İslâmî terbiye ile yetişen ve Risâle-i Nur dairesinde; “Necisin? Nereden geliyorsun? Nereye gidiyorsun?” sorularına ikna edici cevaplar bulup hayatın gayesini öğrenen çocuk, dünyada anne ve babasına itaat, hürmet ve hizmet eder, vefatlarından sonra da hasenatı ile onların amel defterlerine sevap yazdırmakla, ahirette de derecesine göre onlara şefaat eder.

SONUÇ:

“Hem her insanın küçük bir dünyası, belki küçük bir cenneti dahi kendi hanesidir.

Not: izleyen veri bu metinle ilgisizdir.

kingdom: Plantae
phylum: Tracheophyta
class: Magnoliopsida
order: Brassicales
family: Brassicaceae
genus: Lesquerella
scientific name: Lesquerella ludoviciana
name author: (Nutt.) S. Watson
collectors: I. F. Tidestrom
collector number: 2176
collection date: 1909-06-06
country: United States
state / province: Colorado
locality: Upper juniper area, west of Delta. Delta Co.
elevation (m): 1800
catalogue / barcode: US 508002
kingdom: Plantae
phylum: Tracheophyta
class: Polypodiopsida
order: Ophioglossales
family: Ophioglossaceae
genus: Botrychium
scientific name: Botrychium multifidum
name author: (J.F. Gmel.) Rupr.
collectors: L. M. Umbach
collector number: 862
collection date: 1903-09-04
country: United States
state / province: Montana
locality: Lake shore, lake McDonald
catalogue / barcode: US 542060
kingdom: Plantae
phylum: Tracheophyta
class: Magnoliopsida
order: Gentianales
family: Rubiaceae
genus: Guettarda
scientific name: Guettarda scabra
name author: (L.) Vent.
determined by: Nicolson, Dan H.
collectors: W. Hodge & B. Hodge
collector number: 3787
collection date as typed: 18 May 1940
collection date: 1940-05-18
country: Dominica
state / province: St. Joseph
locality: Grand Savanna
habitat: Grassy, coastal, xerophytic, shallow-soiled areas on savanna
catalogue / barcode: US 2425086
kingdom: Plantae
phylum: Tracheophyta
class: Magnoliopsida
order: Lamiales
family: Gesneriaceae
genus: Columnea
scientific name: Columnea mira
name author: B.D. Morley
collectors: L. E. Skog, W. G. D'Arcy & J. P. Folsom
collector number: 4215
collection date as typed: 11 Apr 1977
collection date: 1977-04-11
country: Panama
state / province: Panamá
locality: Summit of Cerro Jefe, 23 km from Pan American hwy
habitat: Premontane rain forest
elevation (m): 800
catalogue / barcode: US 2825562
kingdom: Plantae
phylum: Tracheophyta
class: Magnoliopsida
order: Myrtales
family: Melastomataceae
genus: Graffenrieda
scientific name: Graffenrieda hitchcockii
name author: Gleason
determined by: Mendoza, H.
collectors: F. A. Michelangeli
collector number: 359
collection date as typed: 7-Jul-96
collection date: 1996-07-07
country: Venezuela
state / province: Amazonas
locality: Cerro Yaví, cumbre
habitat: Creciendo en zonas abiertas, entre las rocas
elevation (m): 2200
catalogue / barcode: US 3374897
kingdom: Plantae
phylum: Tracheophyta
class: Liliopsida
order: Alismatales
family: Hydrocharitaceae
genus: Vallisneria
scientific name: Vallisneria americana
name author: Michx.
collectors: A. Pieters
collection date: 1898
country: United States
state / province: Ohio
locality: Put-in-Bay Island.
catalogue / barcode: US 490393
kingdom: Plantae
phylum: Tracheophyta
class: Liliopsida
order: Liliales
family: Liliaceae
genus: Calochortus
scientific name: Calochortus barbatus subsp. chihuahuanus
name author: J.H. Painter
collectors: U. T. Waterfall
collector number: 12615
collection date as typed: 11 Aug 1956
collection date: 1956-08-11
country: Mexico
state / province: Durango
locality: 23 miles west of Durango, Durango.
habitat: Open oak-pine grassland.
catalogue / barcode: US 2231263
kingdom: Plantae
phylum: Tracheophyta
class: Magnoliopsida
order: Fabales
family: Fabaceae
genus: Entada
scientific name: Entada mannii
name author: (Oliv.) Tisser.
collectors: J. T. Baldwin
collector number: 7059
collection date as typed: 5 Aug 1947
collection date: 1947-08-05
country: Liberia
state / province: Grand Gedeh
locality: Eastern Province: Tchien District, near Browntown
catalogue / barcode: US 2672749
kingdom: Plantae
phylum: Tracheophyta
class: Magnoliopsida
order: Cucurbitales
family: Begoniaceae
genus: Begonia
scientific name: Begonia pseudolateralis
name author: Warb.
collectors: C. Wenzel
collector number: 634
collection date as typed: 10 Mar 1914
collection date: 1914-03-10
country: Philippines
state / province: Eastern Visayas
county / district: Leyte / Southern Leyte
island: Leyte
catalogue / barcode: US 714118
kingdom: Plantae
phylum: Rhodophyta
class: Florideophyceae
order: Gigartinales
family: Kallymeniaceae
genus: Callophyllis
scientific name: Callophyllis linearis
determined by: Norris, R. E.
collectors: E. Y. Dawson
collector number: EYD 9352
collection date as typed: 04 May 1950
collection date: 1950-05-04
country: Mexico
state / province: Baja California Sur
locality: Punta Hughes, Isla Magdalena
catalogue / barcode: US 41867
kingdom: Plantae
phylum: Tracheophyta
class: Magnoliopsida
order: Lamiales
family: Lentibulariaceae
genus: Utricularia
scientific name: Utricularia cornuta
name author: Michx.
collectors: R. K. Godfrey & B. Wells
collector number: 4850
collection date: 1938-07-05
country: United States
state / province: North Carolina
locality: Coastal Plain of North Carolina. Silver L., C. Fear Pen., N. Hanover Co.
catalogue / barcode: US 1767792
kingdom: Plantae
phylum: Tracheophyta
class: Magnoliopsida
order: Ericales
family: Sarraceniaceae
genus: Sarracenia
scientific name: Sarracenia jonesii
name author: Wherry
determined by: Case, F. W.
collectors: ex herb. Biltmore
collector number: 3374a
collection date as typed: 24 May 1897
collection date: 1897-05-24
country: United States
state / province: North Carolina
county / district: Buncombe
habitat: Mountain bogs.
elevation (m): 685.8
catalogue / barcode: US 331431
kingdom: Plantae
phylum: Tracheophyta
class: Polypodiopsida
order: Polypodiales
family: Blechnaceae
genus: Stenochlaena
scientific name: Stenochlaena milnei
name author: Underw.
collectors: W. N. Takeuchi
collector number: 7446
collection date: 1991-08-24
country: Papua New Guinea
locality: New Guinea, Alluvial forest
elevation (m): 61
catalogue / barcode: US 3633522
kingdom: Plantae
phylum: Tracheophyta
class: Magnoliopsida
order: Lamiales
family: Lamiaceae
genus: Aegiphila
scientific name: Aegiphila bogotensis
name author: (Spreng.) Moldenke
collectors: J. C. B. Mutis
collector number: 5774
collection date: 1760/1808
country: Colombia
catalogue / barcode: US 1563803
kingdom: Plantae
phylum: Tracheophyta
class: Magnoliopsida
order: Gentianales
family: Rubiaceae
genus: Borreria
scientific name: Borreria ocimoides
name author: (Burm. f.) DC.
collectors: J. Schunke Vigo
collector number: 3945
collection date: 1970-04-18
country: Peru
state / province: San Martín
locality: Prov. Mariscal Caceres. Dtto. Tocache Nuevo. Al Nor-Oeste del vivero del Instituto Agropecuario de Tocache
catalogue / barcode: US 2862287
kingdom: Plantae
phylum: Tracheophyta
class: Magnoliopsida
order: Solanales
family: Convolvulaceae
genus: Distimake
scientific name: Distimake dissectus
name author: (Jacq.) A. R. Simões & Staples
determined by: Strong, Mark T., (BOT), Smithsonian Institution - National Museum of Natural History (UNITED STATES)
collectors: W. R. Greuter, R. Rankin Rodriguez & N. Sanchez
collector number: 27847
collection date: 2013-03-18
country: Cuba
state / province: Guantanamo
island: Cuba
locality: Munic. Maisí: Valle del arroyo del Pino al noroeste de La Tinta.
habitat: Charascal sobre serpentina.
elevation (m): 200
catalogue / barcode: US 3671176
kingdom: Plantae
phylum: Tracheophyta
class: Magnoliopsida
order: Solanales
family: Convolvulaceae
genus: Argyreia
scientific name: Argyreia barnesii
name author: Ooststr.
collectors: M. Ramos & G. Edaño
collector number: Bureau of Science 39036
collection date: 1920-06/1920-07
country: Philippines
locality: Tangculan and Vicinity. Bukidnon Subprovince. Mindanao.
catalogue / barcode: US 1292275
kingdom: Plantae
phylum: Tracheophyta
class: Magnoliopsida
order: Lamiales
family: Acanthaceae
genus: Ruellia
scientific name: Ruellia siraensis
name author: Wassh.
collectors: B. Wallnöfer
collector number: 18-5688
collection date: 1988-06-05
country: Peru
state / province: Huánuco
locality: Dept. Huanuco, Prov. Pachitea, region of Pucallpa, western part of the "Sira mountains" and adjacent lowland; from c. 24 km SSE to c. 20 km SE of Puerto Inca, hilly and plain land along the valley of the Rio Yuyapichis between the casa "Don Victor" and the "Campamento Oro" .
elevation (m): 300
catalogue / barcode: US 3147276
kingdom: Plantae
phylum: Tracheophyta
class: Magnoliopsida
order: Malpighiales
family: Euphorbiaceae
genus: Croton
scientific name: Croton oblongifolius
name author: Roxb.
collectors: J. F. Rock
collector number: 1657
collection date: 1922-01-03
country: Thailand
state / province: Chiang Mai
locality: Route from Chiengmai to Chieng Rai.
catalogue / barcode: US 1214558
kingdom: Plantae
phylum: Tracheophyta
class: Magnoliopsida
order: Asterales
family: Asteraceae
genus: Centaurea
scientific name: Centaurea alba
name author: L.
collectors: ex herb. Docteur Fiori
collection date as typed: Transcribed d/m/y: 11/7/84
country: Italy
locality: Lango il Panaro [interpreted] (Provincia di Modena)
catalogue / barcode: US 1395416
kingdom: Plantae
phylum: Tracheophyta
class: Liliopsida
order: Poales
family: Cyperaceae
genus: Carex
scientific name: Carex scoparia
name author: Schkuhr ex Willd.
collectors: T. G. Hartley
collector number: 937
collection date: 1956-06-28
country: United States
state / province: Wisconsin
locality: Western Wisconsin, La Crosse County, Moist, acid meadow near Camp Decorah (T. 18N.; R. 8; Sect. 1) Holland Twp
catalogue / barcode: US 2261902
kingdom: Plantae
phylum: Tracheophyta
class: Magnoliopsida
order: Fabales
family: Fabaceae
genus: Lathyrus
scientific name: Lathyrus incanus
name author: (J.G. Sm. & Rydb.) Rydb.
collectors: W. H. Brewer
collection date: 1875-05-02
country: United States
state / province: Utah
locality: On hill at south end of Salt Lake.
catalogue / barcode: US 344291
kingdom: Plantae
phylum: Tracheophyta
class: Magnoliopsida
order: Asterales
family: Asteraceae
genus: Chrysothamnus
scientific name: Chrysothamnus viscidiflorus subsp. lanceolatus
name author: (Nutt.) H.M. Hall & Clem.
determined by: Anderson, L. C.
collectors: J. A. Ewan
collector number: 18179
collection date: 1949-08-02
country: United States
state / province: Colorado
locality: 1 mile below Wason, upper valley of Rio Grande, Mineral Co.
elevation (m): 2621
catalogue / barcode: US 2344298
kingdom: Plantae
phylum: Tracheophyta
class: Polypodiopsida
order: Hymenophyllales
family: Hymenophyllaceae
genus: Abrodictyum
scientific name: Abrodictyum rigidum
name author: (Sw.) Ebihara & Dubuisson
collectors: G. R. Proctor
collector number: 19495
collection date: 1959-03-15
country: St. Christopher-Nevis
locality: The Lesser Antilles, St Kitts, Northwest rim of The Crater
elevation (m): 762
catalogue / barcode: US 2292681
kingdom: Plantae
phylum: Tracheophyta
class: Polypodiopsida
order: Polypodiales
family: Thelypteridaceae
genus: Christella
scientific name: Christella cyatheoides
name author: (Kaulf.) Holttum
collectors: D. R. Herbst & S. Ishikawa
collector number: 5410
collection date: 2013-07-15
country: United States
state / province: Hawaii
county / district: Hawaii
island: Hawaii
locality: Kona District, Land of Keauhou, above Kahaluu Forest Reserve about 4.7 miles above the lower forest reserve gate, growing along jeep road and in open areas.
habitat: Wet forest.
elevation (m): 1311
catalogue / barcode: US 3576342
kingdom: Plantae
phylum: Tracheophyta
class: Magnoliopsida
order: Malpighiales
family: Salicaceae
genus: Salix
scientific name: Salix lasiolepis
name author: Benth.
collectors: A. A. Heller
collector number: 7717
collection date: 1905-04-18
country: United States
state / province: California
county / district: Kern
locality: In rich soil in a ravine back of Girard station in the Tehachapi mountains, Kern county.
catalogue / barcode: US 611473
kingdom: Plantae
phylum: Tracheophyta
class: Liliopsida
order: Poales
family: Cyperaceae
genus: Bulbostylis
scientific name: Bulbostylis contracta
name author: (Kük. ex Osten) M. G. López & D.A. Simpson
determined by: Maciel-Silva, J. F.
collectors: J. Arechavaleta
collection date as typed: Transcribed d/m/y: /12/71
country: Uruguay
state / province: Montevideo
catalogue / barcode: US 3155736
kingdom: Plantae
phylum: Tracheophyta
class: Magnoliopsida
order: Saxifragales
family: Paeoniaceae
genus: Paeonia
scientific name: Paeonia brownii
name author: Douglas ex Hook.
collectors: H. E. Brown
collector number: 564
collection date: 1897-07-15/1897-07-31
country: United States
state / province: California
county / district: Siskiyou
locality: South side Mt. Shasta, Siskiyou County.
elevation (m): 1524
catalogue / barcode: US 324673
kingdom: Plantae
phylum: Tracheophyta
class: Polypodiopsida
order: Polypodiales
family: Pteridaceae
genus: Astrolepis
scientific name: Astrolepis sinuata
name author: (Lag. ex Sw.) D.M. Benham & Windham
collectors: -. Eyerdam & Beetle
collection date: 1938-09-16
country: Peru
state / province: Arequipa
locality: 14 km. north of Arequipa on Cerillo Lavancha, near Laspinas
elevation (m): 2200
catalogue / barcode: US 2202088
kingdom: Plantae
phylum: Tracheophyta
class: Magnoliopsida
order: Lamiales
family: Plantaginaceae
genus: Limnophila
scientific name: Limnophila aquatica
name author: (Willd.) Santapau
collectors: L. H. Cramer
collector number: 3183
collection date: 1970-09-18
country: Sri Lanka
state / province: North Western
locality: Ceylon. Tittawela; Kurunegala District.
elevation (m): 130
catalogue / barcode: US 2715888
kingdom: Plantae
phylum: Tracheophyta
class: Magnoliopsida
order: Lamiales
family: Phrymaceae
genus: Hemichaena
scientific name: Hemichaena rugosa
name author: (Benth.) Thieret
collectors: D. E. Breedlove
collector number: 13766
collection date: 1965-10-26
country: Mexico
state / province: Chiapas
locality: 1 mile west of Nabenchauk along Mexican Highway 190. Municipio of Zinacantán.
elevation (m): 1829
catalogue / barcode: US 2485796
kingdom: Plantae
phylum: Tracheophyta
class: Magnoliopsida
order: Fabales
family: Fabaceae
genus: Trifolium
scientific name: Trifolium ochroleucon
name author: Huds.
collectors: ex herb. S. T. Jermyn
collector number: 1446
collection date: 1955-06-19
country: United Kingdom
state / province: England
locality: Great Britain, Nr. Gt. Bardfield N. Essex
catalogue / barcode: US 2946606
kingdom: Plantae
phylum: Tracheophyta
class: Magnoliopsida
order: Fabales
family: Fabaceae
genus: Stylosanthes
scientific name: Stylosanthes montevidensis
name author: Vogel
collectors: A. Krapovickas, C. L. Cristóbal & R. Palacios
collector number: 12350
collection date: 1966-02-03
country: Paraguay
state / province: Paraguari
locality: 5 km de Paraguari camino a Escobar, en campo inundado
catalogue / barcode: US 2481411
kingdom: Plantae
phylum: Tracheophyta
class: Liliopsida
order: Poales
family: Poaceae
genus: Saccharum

Eğer iman-ı ahiret o hanenin saadetinde hükmetmezse, o aile efradı, her biri şefkat ve muhabbet ve alâkadarlığı derecesinde elim endişeler ve azaplar çeker. O cenneti, cehenneme döner veyahut muvakkat eğlenceler ve sefahatlerle aklını meşgul edip uyutur.”

“Eğer ahirete iman o haneye girse birden ışıklandıracak. Birbirleri arasındaki münasebet ve şefkat ve karabet ve muhabbet kısacık bir zaman ölçüsüyle değil, belki dar-ı ahirette, saadet-i ebediye de dahi o münasebetlerin devamı ölçüsüyle samimi hürmet eder, sever, şefkat eder, sadakat eder, kusurlarına bakmaz. Hakiki insaniyet saadeti o hanede inkişafa başlar.”

Aile çatısında ve meşru hayat modelinde, bizim varlığımızın mütemmimi kadınlara söylenecek her söz azdır ve yetersizdir. Aileyi dejenere etmeye çalışanlara karşı, huzurun meclisi olan aile temelini ve üzerine inşa edilen çatısını, mahremiyetin ve müspetin şuurunda yaşatmak aslî mükellefiyetimizdir.